Task requirements:
Pull out every line below that contains the word "projection" and copy it.

Input records:
★ ★ ★
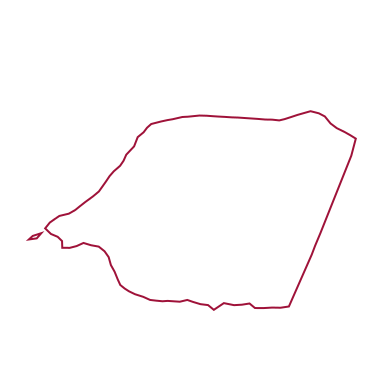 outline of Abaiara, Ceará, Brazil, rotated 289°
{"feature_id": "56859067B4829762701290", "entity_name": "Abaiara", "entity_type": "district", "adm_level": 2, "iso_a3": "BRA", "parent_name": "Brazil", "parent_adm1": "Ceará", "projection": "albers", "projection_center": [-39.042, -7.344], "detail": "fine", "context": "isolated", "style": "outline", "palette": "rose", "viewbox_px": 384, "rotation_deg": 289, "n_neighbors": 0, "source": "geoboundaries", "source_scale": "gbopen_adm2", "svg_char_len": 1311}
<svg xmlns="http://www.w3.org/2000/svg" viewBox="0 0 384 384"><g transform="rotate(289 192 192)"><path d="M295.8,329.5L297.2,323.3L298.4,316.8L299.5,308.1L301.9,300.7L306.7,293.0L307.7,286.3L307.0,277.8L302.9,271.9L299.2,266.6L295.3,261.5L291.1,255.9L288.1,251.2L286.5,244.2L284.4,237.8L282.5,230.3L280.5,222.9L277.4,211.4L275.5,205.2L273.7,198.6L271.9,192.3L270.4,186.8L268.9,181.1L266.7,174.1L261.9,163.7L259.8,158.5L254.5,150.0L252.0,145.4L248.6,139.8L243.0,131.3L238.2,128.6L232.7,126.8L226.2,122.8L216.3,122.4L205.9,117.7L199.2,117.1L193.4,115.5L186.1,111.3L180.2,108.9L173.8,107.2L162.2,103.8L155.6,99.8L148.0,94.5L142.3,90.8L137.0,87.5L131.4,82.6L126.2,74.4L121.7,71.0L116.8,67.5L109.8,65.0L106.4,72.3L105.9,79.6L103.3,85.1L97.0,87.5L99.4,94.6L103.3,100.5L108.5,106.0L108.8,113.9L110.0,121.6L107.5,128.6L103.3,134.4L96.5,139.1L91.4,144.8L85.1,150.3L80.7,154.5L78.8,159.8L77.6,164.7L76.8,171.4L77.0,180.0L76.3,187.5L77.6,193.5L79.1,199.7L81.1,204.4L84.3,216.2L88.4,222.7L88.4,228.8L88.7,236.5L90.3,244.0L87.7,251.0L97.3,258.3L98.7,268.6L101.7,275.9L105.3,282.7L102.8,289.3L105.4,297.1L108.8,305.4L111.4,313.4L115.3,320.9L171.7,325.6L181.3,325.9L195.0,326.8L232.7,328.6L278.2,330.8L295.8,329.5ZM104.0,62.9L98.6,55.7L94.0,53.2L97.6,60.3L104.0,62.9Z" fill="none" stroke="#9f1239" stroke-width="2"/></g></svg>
★ ★ ★
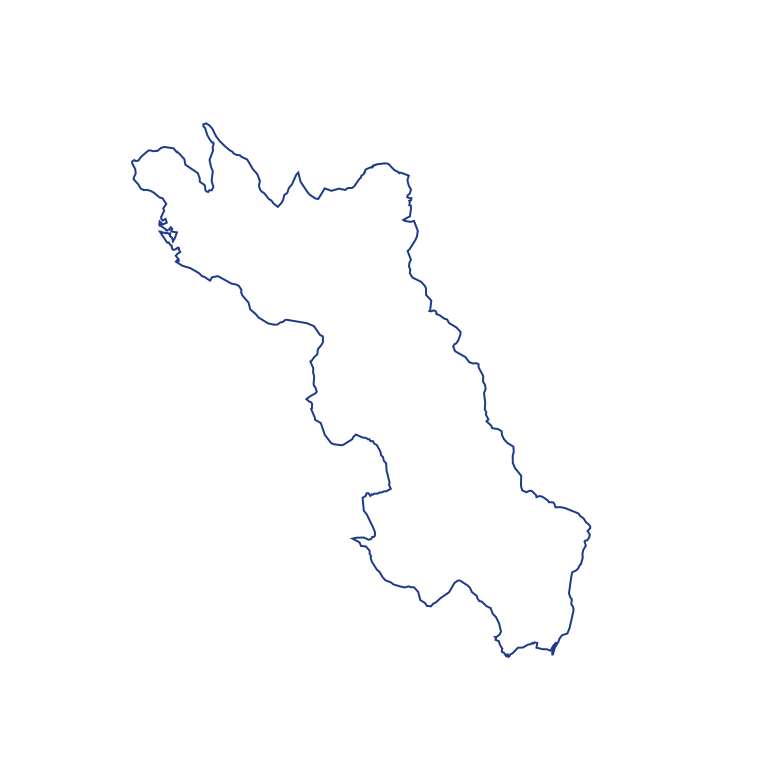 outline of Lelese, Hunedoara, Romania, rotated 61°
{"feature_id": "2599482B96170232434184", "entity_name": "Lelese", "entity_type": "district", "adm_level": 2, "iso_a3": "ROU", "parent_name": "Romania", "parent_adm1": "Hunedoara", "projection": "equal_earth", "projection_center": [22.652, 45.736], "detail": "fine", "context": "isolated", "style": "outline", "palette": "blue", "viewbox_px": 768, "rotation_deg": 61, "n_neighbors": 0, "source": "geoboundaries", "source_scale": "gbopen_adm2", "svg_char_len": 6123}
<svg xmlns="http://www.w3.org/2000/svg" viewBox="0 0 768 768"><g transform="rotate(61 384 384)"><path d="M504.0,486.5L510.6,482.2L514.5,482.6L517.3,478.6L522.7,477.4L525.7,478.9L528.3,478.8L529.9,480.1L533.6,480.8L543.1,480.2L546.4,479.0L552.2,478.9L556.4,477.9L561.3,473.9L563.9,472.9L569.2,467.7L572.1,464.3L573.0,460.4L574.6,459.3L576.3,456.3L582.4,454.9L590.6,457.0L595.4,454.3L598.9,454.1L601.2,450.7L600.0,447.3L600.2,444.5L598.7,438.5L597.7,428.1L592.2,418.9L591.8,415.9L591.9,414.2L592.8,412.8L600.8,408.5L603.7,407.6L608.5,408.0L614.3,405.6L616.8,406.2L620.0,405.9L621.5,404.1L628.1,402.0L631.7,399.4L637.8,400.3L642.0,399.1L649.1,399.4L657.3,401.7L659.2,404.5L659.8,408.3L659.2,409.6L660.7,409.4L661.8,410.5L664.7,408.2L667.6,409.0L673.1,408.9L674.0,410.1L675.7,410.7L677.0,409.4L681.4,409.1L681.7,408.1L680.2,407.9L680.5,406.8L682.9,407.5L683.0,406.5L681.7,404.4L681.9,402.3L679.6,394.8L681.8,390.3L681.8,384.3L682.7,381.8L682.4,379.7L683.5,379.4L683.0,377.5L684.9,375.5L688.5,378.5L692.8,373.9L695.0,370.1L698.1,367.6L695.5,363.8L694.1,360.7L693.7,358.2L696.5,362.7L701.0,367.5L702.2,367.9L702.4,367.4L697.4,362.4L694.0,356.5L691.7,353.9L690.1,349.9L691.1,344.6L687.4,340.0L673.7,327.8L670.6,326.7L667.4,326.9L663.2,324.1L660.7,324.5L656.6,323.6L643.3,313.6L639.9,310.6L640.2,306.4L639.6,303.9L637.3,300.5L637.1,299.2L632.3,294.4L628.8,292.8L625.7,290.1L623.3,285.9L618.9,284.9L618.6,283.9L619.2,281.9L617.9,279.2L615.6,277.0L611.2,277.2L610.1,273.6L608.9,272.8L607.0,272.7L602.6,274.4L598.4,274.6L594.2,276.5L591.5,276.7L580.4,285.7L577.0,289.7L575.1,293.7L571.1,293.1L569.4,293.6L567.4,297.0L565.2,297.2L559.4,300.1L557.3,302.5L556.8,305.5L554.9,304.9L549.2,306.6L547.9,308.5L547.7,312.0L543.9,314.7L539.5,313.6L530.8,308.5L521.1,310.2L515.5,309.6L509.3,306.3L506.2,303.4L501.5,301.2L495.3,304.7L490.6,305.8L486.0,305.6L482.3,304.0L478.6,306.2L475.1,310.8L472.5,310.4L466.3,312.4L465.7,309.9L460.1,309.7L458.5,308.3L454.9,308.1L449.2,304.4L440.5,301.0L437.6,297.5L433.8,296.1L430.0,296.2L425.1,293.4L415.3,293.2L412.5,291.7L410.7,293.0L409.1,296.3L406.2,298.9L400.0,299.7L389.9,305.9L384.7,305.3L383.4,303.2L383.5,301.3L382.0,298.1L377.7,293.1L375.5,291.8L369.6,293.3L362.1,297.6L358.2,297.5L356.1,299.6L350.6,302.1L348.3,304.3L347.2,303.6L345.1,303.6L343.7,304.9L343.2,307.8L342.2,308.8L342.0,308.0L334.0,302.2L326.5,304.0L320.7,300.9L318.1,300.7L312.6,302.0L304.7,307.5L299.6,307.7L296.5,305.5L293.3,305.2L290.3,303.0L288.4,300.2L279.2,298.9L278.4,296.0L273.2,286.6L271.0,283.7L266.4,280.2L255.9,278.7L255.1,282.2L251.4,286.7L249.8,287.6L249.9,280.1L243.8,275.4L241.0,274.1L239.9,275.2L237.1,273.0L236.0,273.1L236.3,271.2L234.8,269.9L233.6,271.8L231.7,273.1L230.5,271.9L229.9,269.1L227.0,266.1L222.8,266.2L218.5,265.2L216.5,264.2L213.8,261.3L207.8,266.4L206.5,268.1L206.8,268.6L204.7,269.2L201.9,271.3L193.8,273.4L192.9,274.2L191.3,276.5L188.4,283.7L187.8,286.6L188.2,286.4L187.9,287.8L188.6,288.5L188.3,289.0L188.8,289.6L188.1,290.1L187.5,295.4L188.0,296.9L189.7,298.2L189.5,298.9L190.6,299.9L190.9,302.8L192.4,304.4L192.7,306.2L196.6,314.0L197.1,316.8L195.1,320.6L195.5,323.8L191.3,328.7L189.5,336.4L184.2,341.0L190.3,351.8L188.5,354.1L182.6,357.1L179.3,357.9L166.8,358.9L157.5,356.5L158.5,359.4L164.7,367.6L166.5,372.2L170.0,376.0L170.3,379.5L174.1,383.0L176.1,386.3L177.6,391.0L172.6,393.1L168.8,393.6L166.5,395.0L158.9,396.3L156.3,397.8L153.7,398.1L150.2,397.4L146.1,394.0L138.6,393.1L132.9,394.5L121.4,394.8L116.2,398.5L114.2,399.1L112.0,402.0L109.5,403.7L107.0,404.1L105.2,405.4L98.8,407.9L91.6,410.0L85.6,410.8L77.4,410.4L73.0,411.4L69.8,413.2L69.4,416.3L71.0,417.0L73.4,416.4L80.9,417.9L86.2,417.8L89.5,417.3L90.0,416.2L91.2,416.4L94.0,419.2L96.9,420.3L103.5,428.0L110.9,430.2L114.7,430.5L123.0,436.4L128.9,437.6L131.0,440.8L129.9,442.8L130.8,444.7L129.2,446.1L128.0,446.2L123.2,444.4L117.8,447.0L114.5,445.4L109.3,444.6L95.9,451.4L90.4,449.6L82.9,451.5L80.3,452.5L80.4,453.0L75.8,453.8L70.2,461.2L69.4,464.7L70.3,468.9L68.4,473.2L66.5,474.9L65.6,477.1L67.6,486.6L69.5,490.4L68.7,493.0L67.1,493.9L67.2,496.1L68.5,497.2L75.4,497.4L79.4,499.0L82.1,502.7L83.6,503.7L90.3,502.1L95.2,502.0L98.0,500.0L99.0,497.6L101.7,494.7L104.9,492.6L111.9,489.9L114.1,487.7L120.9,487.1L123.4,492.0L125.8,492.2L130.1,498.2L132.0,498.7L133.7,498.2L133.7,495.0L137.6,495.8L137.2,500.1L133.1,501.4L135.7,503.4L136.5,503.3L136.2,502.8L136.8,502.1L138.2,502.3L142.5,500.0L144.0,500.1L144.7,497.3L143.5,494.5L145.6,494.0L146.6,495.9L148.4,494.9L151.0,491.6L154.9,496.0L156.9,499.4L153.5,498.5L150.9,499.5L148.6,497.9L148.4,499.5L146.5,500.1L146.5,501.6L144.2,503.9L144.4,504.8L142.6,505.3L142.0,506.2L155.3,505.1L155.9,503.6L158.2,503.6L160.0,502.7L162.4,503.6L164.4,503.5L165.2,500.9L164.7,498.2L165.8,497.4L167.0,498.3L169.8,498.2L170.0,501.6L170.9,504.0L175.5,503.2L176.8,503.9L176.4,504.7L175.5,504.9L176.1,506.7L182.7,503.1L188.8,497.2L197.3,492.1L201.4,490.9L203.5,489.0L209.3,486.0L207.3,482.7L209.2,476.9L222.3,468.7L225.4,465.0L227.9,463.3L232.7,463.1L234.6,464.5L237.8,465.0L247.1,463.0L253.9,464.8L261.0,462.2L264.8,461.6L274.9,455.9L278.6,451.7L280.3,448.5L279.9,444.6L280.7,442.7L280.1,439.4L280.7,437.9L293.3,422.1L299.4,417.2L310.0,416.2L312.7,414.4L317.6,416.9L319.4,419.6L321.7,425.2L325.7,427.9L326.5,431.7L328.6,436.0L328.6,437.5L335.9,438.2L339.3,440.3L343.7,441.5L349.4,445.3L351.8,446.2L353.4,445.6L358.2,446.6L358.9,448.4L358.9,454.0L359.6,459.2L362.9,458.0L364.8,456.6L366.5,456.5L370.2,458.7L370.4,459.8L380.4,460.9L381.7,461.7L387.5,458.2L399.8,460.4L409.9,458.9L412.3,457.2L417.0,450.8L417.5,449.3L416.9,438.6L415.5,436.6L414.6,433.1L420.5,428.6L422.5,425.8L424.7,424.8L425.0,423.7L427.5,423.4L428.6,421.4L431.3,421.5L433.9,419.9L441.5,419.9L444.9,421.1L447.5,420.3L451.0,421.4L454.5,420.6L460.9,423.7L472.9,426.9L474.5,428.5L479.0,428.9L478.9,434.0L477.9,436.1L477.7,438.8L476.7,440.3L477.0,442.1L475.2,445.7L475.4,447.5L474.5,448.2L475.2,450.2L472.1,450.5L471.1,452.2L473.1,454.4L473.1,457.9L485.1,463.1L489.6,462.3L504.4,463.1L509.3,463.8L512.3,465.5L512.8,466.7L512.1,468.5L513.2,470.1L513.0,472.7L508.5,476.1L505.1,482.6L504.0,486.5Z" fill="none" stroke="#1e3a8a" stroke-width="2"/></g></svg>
★ ★ ★
Exercise response:
{"feature_id": "56859067B4829762701290", "entity_name": "Abaiara", "entity_type": "district", "adm_level": 2, "iso_a3": "BRA", "parent_name": "Brazil", "parent_adm1": "Ceará", "projection": "albers", "projection_center": [-39.042, -7.344], "detail": "fine", "context": "isolated", "style": "outline", "palette": "rose", "viewbox_px": 384, "rotation_deg": 289, "n_neighbors": 0, "source": "geoboundaries", "source_scale": "gbopen_adm2", "svg_char_len": 1311}
{"feature_id": "2599482B96170232434184", "entity_name": "Lelese", "entity_type": "district", "adm_level": 2, "iso_a3": "ROU", "parent_name": "Romania", "parent_adm1": "Hunedoara", "projection": "equal_earth", "projection_center": [22.652, 45.736], "detail": "fine", "context": "isolated", "style": "outline", "palette": "blue", "viewbox_px": 768, "rotation_deg": 61, "n_neighbors": 0, "source": "geoboundaries", "source_scale": "gbopen_adm2", "svg_char_len": 6123}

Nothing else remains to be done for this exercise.